CISA encourages all software developers to take security seriously by adopting Secure by Design principles. It’s particularly concerned with people developing software used in support of critical infrastructure and NCFs.
“Software manufacturers should build products in a manner that systematically prevents the introduction of memory safety vulnerabilities, such as by using a memory safe language or hardware capabilities that prevent memory safety vulnerabilities,” it writes.
The agency has set a deadline of January 1, 2026, for organizations to create and publish roadmaps that show how they’re going to “eliminate memory safety vulnerabilities in priority code components, e.g., network-facing code or code that handles sensitive functions like cryptographic operations.” The deadline doesn’t apply to products that have an end-of-support date before January 1, 2030.
While C/C++ is by no means widely used in the IBM i community, there is a consistent set of developers who use it. Nine percent of IBM i shops surveyed by Fortra for its 2024 IBM i Marketplace Survey say they use C++, compared to 11 percent in 2023 and 8 percent in 2022. For comparison’s sake, the inaugural 2016 Marketplace report had 15.6 percent of users saying they used C++.

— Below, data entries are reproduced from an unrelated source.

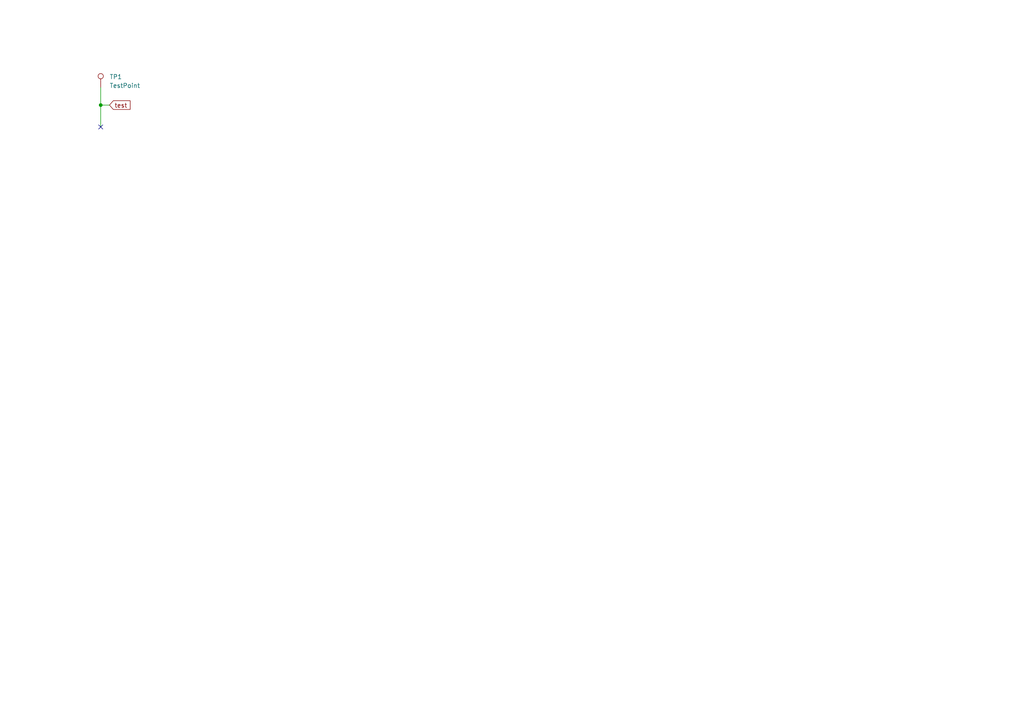
<source format=kicad_sch>
(kicad_sch (version 20210621) (generator eeschema)

  (uuid a42261a8-90bd-4a35-939b-632c3d8e595c)

  (paper "A4")

  

  (junction (at 29.21 30.48) (diameter 0.9144) (color 0 0 0 0))

  (no_connect (at 29.21 36.83) (uuid 2dcc0ade-e5ab-4a90-8195-ec5478b70816))

  (wire (pts (xy 29.21 25.4) (xy 29.21 30.48))
    (stroke (width 0) (type solid) (color 0 0 0 0))
    (uuid 2660ab9a-04ca-42fa-8de1-6167aa524155)
  )
  (wire (pts (xy 29.21 30.48) (xy 29.21 36.83))
    (stroke (width 0) (type solid) (color 0 0 0 0))
    (uuid 2660ab9a-04ca-42fa-8de1-6167aa524155)
  )
  (wire (pts (xy 29.21 30.48) (xy 31.75 30.48))
    (stroke (width 0) (type solid) (color 0 0 0 0))
    (uuid 59527371-8889-4eaf-b087-a3b8575f4ed2)
  )

  (global_label "test" (shape input) (at 31.75 30.48 0) (fields_autoplaced)
    (effects (font (size 1.27 1.27)) (justify left))
    (uuid 4fd16d2c-2ba1-4d44-b54e-675a1f4522ca)
    (property "Intersheet References" "${INTERSHEET_REFS}" (id 0) (at 37.7312 30.4006 0)
      (effects (font (size 1.27 1.27)) (justify left) hide)
    )
  )

  (symbol (lib_id "Connector:TestPoint") (at 29.21 25.4 0) (unit 1)
    (in_bom yes) (on_board yes) (fields_autoplaced)
    (uuid cb761d07-e4ee-408d-b193-63cb98747f85)
    (property "Reference" "TP1" (id 0) (at 31.75 22.2884 0)
      (effects (font (size 1.27 1.27)) (justify left))
    )
    (property "Value" "TestPoint" (id 1) (at 31.75 24.8284 0)
      (effects (font (size 1.27 1.27)) (justify left))
    )
    (property "Footprint" "" (id 2) (at 34.29 25.4 0)
      (effects (font (size 1.27 1.27)) hide)
    )
    (property "Datasheet" "~" (id 3) (at 34.29 25.4 0)
      (effects (font (size 1.27 1.27)) hide)
    )
    (pin "1" (uuid f15f35a2-a7d2-4351-a319-800789db39e5))
  )

  (sheet_instances
    (path "/" (page "1"))
  )

  (symbol_instances
    (path "/cb761d07-e4ee-408d-b193-63cb98747f85"
      (reference "TP1") (unit 1) (value "TestPoint") (footprint "")
    )
  )
)

</source>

It’s unclear if the memory safety issues of C and C++ impact IBM i like they do other platforms. IBM i and the system innards (SLIC) do not allow programmers to manipulate memory the way other platforms do. Memory and storage, of course, are treated as a single unit (single level storage), and allocations are handled automatically by the system, not the programmer. There are also protections in place to prevent unauthorized code from running.
One of the midrange adherents to C is Chris Hird, the owner of Shield Advanced Solutions, the developer of high availability, message monitoring, and other utilities for the IBM i server. Hird has been developing C/C++ on the IBM midrange server for more than 30 years, and he doesn’t plan to stop anytime soon.

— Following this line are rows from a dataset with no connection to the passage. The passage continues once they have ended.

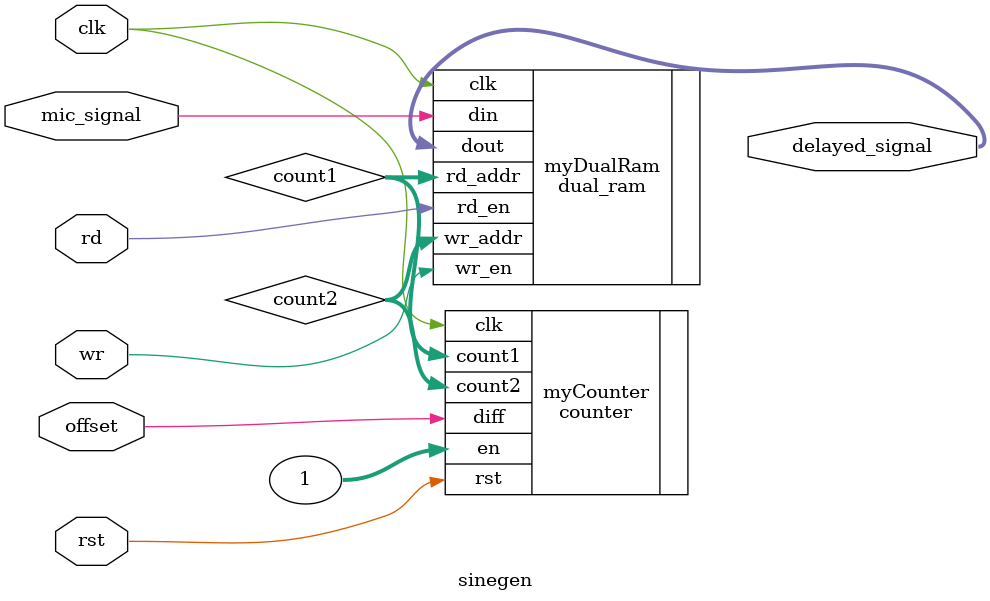
<source format=sv>
module sinegen #(
  parameter WIDTH = 8
)(
  input logic clk,
  input logic rst,
  input logic wr,
  input logic rd,
  input logic offset,
  input logic mic_signal,
  output logic [WIDTH-1:0] delayed_signal
);

  logic [WIDTH-1:0] count1;
  logic [WIDTH-1:0] count2;

counter myCounter (
  .clk (clk),
  .rst (rst),
  .en (1),
  .diff (offset),
  .count1 (count1),
  .count2 (count2)
);

dual_ram myDualRam (
  .clk (clk),
  .wr_en (wr),
  .rd_en (rd),
  .wr_addr (count2),
  .rd_addr (count1),
  .din (mic_signal),
  .dout (delayed_signal)
);

endmodule

</source>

One of the problems with the call to end C/C++ development is that, in many instances, there are no alternatives, Hird says. For instance, many operating systems, including the IBM i operating system and relational database, sport large amounts of C code. “That may be why it’s so good and fast (and safe?)” he asks.

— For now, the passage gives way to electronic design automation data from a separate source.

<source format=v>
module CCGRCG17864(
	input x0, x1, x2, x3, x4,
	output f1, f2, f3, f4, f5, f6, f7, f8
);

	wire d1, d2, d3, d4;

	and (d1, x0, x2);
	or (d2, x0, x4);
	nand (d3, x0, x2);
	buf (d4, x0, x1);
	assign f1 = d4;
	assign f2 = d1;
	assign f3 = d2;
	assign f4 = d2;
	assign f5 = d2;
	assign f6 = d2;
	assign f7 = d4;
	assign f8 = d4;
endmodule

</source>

However, Hird acknowledges that the power of C/C++ can be a double-edged sword. The capability to use pointers for memory management gives developers incredible power, but used incorrectly, they can also lead to unintended consequences, he says. The solution to that is to pay close attention and test thoroughly, he says.
“C is not an unsafe language. The programmers make it unsafe by coding badly ( mostly unintentionally,” he tells IT Jungle. “Coding is an art. We can all write unsafe code in any language but the hope is that testing and coding practices reduce that to a minimum.”
Hird doesn’t intend to stop developing Shield’s products in C, which he says is “the best tool for the job.” “We have looked at alternative languages and tested them against a C based solution,” he says. “But we have not found an alternative so far which provides the same performance and capabilities as C.”
The Feds warning will undoubtedly put a damper on C and C++ development, at least for user-facing applications. While the Microsoft languages are heralded by programmers for their unparalleled low-level access, it is exactly that capability to manipulate data access at a very low level that can create problems, when done poorly.
As far as the migration of the world’s existing C and C++ code into C#, Go, Java, Python, Rust, or Swift, it doesn’t seem likely that it will be done anytime soon. Organizations have been trying for decades to get out from under aging RPG and COBOL applications running on the IBM midrange and mainframe servers, and quite little progress has been made.
Perhaps this new call to modernize C and C++ apps will create a new appreciation and new tools and techniques that will also benefit the IBM i and System Z shops that are stuck with aged, undocumented, and unsupported code.